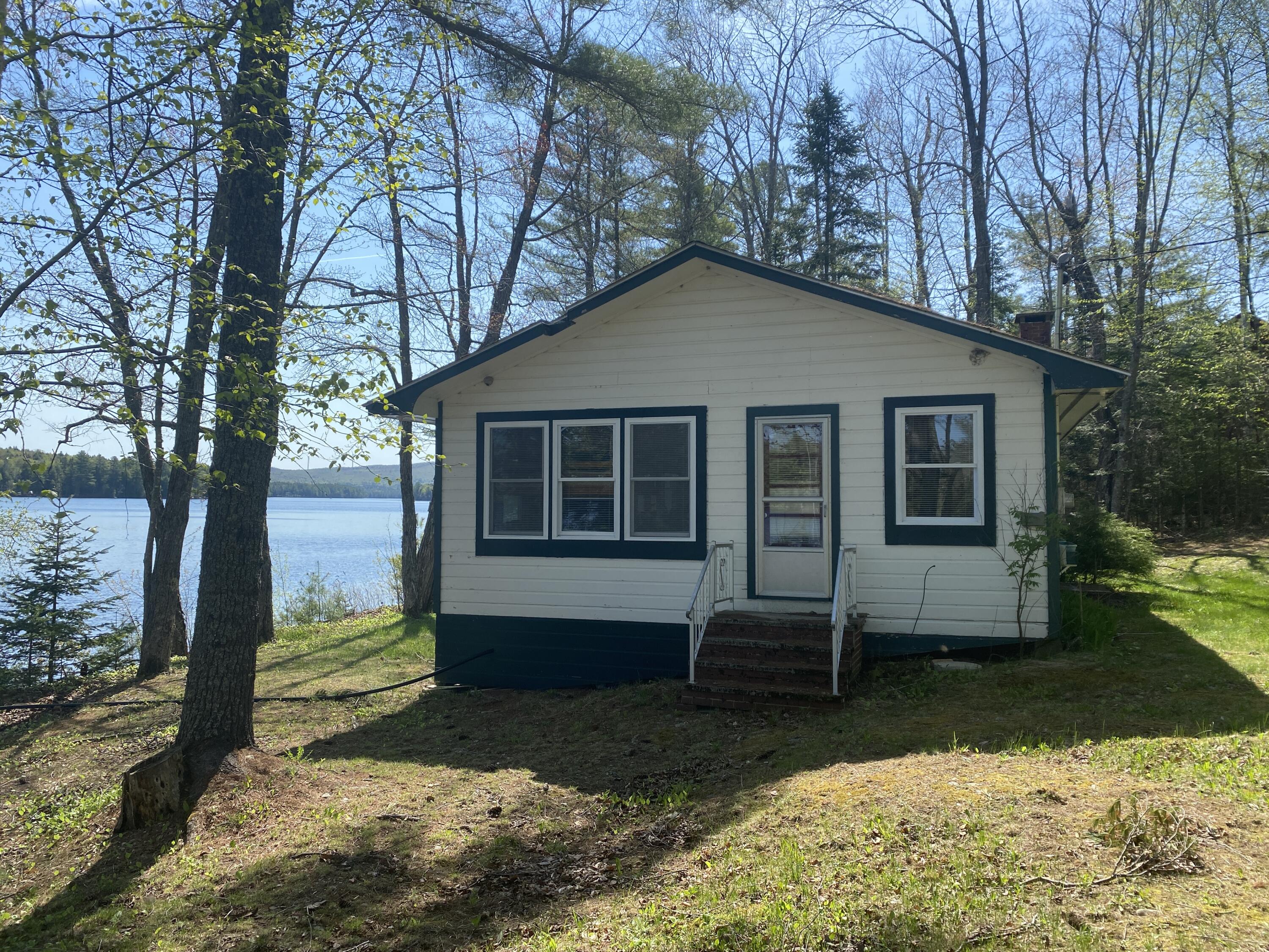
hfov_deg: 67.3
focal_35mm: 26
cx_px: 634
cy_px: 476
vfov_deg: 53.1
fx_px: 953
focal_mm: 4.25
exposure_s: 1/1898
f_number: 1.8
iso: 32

...

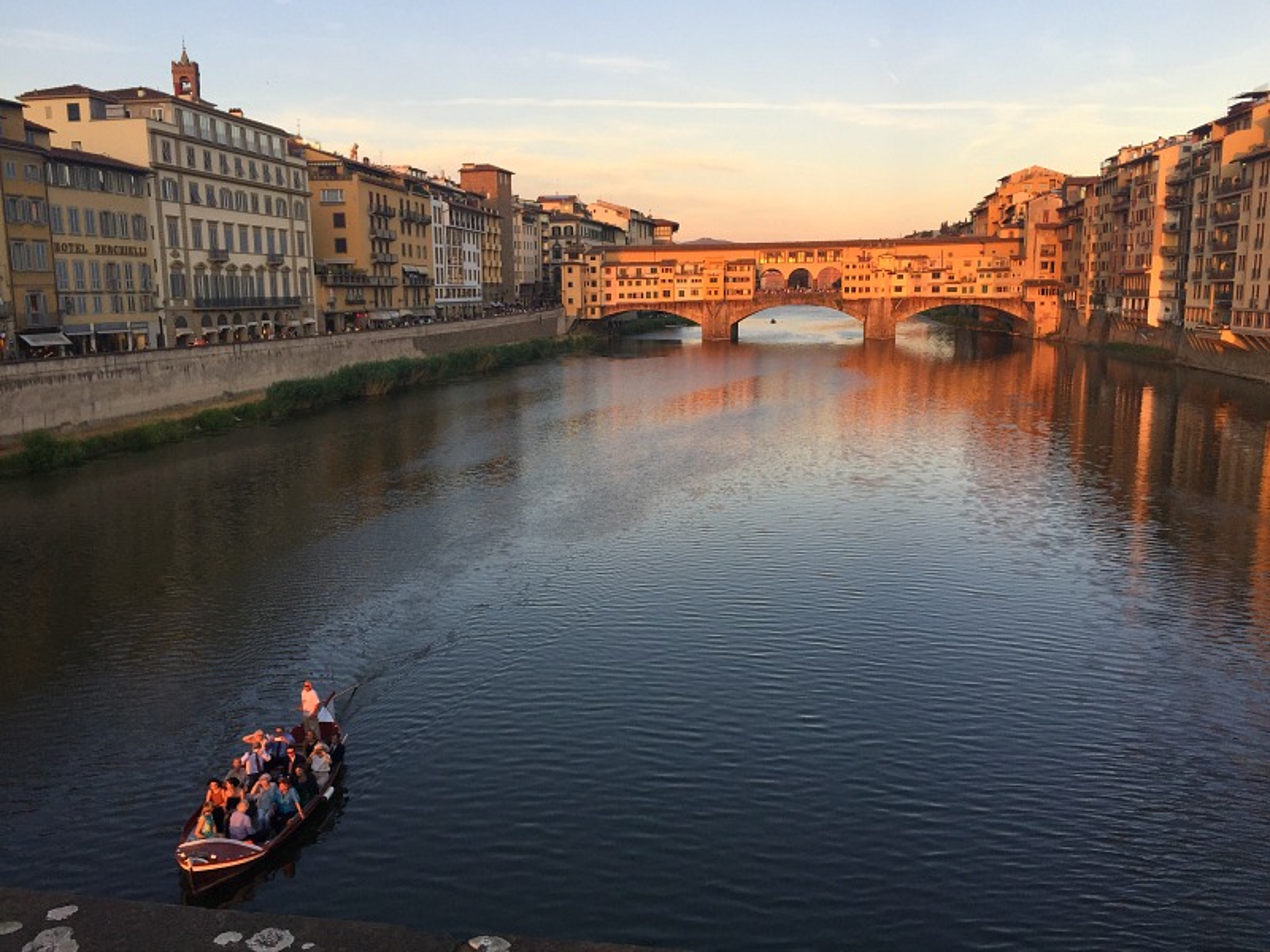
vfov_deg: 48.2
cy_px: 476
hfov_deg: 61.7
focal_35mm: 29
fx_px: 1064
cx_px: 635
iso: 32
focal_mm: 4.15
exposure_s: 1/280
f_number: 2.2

§ **EXERCISE OBJECTIVE**: Transcribe each line of the data above, unaltered, from the one where "vfov_deg: 48.2" appears to the one where "f_number: 2.2" appears, inclusive of both.

§ **RESULT BELOW**:
vfov_deg: 48.2
cy_px: 476
hfov_deg: 61.7
focal_35mm: 29
fx_px: 1064
cx_px: 635
iso: 32
focal_mm: 4.15
exposure_s: 1/280
f_number: 2.2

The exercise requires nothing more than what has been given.